Damit der Vogel nach und nach zum Freiflug durch das Zimmer animiert wird, empfiehlt Rickert, ihn mit Leckerbissen zu locken. „Vögel sollten keinesfalls losgescheucht werden, sonst gewinnt man nicht ihr Vertrauen.“ Effektiver sei die Methode, Futter an verschiedenen Stellen außerhalb der Voliere zu verteilen.
Hilfreich sind Kling zufolge auch gut beleuchtete Räume: „Vögel fliegen nicht bei schlechter Sicht.“ Möglichst viele flugfähige und flugwillige Artgenossen könnten ebenfalls zum Mitfliegen anregen, da auf diese Art das Schwarmverhalten gefördert werde. „Weitere Möglichkeiten sind eine große, hoch gelegene und bequeme Ausflug- und Landeklappe an der Voliere, sowie mehrere interessante Landeplätze außerhalb des Käfigs.“ Diese sollten mit Futter oder Spielzeug bestückt werden.

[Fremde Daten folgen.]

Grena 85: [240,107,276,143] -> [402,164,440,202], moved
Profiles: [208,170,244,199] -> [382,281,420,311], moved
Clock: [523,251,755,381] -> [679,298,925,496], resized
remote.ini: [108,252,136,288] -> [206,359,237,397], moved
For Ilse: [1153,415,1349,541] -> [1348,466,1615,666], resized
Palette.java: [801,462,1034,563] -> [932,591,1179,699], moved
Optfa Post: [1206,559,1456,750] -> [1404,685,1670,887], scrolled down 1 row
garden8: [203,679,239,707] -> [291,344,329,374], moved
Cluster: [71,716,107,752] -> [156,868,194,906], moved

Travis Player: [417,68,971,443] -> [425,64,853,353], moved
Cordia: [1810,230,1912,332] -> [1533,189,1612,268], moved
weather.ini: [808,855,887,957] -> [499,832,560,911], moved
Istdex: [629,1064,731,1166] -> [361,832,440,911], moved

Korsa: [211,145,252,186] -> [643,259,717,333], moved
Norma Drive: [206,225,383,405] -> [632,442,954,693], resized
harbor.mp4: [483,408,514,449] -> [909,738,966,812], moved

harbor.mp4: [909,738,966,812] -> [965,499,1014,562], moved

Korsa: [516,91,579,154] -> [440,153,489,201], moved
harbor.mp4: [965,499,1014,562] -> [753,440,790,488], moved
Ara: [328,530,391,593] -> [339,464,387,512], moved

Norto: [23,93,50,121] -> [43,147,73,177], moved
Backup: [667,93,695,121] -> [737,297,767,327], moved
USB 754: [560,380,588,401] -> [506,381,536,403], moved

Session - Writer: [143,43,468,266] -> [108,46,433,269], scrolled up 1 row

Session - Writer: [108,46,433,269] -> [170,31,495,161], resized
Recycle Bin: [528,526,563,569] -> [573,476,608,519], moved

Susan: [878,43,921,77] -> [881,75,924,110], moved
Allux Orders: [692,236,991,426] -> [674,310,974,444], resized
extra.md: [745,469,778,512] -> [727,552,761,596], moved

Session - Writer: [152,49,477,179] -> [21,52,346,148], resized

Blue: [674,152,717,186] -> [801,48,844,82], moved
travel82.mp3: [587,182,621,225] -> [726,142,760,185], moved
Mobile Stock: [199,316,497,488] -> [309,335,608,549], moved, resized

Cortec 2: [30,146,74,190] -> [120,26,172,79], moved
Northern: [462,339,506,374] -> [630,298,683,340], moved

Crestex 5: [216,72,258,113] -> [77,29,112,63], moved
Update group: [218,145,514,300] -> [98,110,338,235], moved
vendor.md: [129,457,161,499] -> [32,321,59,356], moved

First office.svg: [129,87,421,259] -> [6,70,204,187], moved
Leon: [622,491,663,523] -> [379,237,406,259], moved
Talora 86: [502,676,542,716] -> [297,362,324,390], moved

Für einen ungehinderten Freiflug sollten Halter außerdem darauf achten, alle Gefahrenquellen so gut wie möglich aus dem Weg zu räumen. Dazu zählen etwa heiße Herdplatten, geöffnete Fenster oder Gardinenkordeln, an denen sich die Vögel erdrosseln können, sagt Handschuh. Ist erst einmal die Motivation zum Fliegen geweckt, sei es ideal, wenn die Vögel vier Stunden pro Tag in der Wohnung umherfliegen können.